It's easier than you think to overpay for a site, especially when you're in competition to buy a piece of land, perhaps even in the throws of a live auction.
To avoid this, spend some time about learning how to value a site and appreciate the value not only to you, but to other parties that might be interested in the site (ie developers). That way you will understand your budget for finding your site.
Here's the equation that you'll need to become very familiar with
Final value of Home = (Value of Site + Build Cost) x Profit Margin Factor
The final value of the home refers to the amount of the finished home, built on the land including any taxes.
The value of the site is the value of the land, plus any existing property on the site, plus any applicable taxes.
The build cost is the cost of building the home including any taxes.
The profit margin factor (PMF) refers to any profit or equity in the final home.
PMF = (100 + profit percentage) / 100
Now that the definitions are in place, we can do a bit of algebra wizardry to get...
Value of Site = (Final Value of Home / Profit Margin Factor) – Build Cost
Now let's discuss how to find out more about each of the elements that go into the value of land and how they might be different for you as a homeowner versus a developer.
You've probably got an idea of the type and size of home that you're looking to buy. A quick check with a real estate agent will give you an idea of how much a similar home would be to buy.
Remember to ask the estate agent to take into account the fact that the home will either new, or remodeled when researching your equivalent price.
Now - let's look at the final value of the home from a developer's perspective. Remember that a developer will be thinking about the biggest house they can fit on the site, or perhaps thinking about building several homes on a site in order to maximize the value.
So - it's back to the real estate agent to find out about what's the maximum value of the home or homes that could be built on the site.
Keep these two numbers - your home value and the developer's home value in mind when thinking about how to value a site.
Don't forget to add any stamp duty or other tax applicable on to the value of your home. While you won't be paying this tax / duty (you'll be paying it on the value of the site if it's applicable) it represents what it would cost someone else to buy your home and therefore should be added to represent the full value.
As a homeowner you have a slight advantage here because a developer will need to charge tax on the price of the build when they sell it. This means they need to keep their build cost down in order to have a home that will sell at a competitive price.
Next we'll tackle build cost.
Unless you're a builder yourself you'll need to do some initial research into construction costs.
Don't forget to include other items in the build cost such as:
Now if we look from a developer's perspective, many of them will be builders themselves and will therefore be able to keep their build costs low. Much of the profit they are looking for will come from the build cost, with some coming from the added value having made the effort to execute the project.

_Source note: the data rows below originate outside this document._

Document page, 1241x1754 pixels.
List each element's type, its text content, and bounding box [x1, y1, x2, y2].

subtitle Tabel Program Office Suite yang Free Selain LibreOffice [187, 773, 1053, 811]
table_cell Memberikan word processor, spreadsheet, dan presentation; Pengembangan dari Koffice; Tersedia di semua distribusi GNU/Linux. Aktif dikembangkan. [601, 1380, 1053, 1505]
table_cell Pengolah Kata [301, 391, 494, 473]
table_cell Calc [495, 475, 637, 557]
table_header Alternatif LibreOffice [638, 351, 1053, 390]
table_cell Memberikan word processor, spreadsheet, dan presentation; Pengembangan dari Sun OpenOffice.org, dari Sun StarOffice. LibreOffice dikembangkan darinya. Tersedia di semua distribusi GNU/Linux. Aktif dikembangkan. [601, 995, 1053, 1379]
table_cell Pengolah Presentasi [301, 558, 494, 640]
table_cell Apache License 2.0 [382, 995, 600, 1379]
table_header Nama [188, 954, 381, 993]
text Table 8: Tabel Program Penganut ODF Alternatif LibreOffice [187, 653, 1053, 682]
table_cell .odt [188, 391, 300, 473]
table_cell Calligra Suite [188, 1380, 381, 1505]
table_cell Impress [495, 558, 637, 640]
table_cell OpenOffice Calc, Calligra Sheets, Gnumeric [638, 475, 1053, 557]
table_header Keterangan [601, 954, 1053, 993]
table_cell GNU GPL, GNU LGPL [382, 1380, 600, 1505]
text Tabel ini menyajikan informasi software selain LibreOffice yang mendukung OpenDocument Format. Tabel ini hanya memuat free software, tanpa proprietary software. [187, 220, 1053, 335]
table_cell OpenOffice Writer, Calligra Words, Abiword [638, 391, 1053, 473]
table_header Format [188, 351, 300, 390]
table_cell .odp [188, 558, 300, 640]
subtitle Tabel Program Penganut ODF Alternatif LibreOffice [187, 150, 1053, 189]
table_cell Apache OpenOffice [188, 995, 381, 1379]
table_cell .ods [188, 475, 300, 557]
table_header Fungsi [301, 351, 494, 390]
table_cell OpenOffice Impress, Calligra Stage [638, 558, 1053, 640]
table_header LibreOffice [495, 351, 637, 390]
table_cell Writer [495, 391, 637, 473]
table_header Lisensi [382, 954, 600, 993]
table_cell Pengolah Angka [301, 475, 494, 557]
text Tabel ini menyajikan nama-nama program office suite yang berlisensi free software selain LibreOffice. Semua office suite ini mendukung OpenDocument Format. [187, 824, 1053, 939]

Again, don't forget to add the tax. As a homeowner you'll pay tax on the materials and labor that goes into building your home.
A developer will be able to recoup the tax paid for the build cost because they are paying for the build as a business.
As a homeowner, you may not require a profit from your new build or remodel. But there are a few other ways to think of this 'profit'.
Building your own home takes alot of effort, sometimes described by the expression 'sweat equity'. You are putting this project together and you can take the view that you should make the numbers work so that you can be paid for that (or so that the sweat equity can be stored in the value of your home).
Adding a profit addes some contingency to your budget. If anything is more expensive as planned, you'll be eating into the profit rather than running out of money.
Obviously a developer will be looking for a profit. I'd use a PMF of 15-20% for developers. Again - ask your local real estate agent for advice on this as well.
The equation and discussion above is a simplified version of the maths involved. If you get the chance to talk to a real estate agent or developer they may be kind enough to work with you on how to value a site so that you can work out the budget for your site.